Task to carry out
Using the entries below, copy out all lines where "pixels" is found.

====== Data for this task ======

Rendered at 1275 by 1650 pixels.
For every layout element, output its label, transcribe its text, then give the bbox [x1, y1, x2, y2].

======
====== Data for this task ======

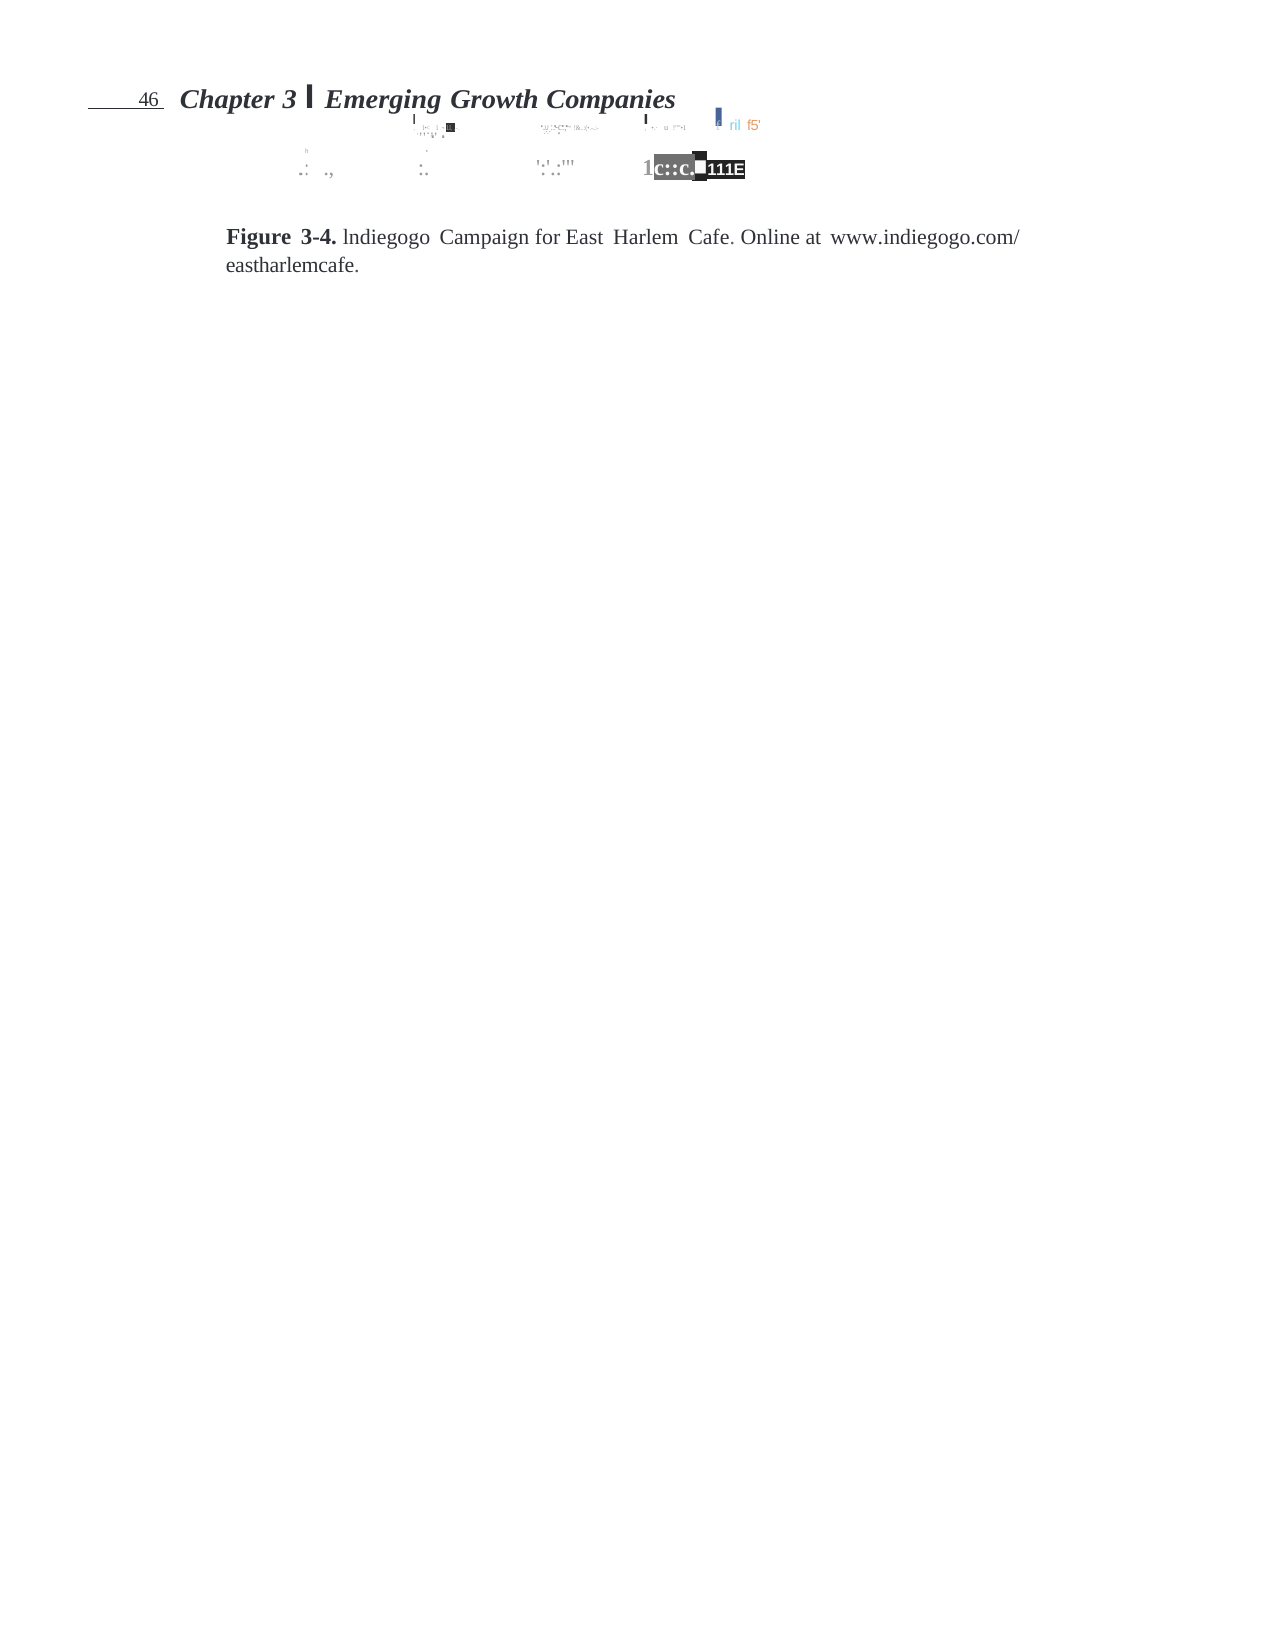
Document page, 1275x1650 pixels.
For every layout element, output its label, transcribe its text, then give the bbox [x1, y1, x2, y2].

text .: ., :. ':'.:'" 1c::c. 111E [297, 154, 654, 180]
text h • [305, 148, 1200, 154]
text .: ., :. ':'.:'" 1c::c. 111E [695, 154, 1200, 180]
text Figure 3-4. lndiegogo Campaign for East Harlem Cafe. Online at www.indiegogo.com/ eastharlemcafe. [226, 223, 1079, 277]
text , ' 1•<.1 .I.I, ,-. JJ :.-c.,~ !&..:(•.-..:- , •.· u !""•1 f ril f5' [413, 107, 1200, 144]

======
====== Data for this task ======

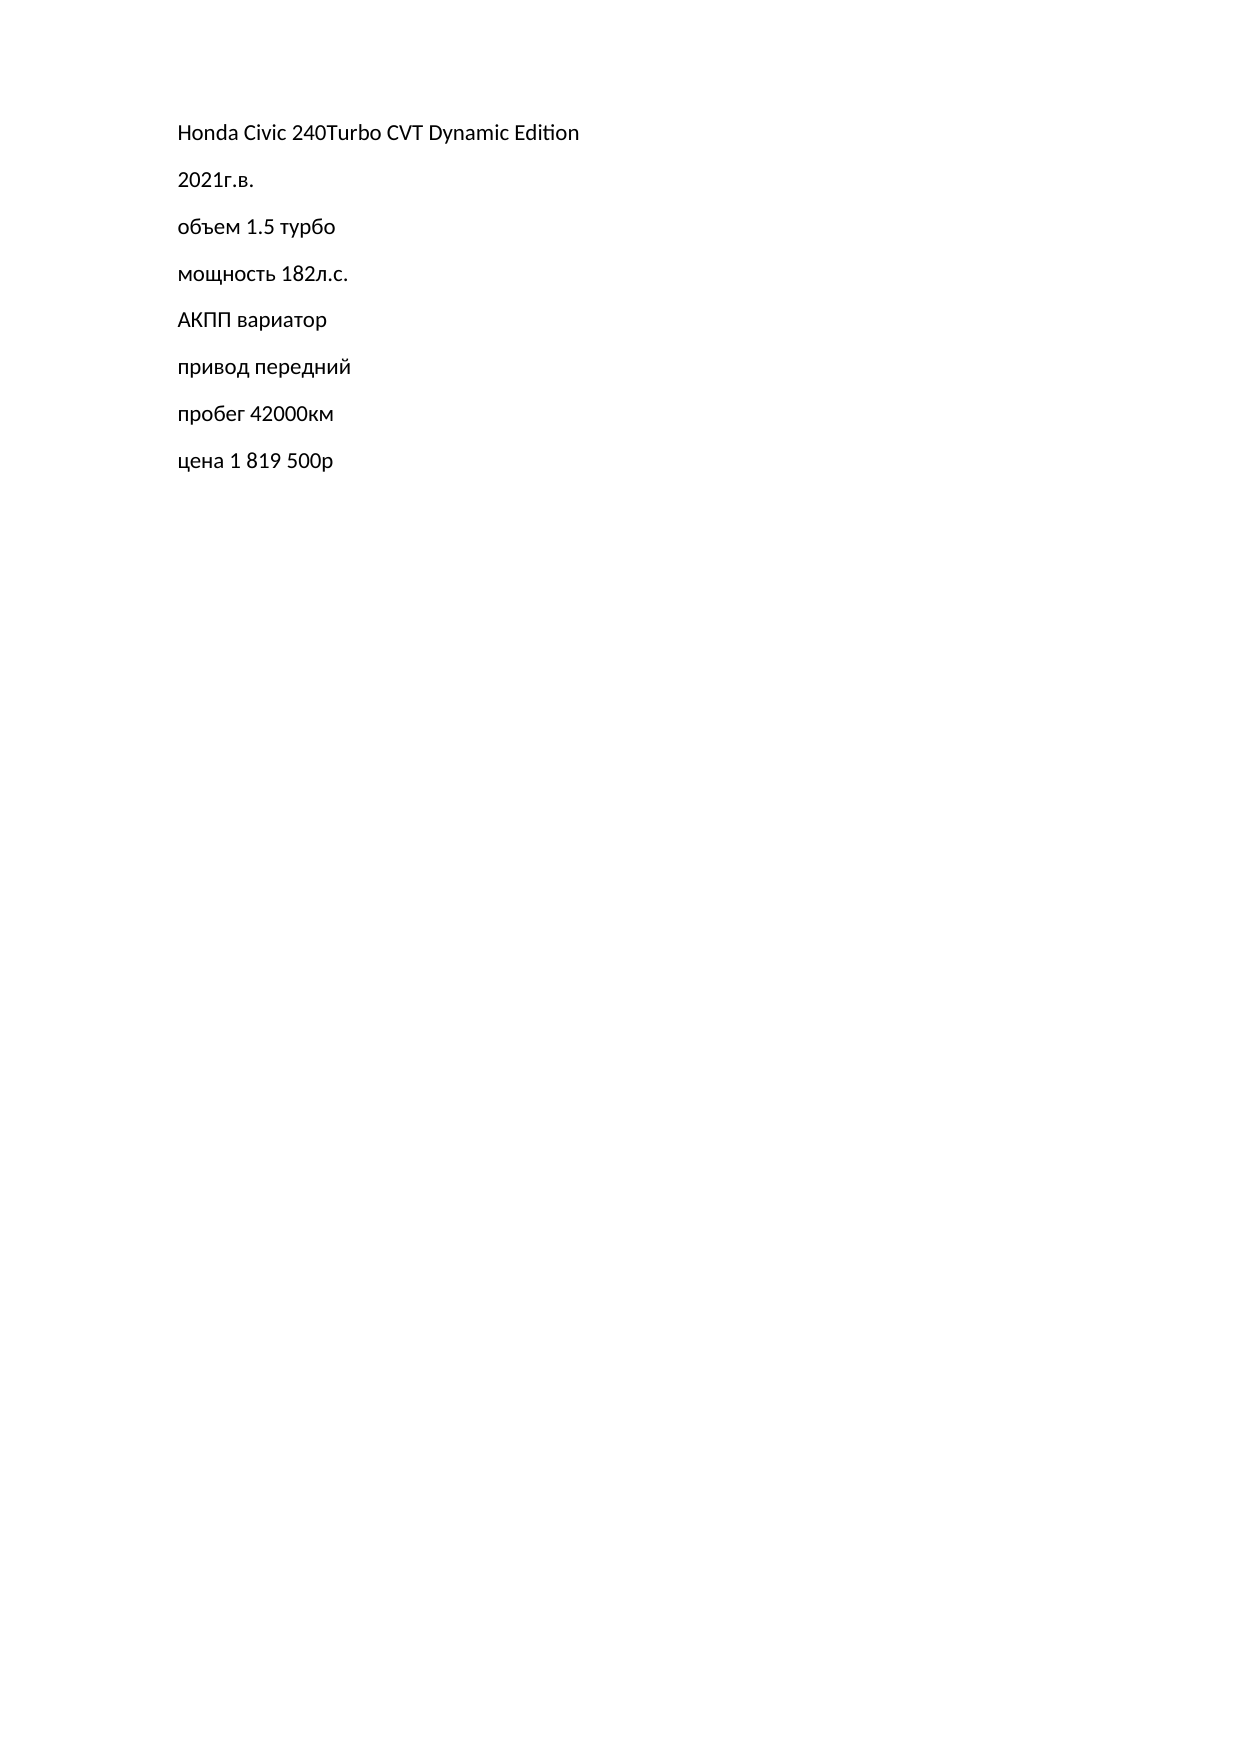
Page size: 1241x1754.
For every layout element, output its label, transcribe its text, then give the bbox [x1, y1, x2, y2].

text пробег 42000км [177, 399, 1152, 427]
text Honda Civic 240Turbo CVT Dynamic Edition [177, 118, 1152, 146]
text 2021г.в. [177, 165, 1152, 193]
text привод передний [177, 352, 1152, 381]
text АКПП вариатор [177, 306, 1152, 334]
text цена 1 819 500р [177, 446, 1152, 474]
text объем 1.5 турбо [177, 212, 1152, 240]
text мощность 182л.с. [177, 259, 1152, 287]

======

Written solution
Rendered at 1275 by 1650 pixels.
Document page, 1275x1650 pixels.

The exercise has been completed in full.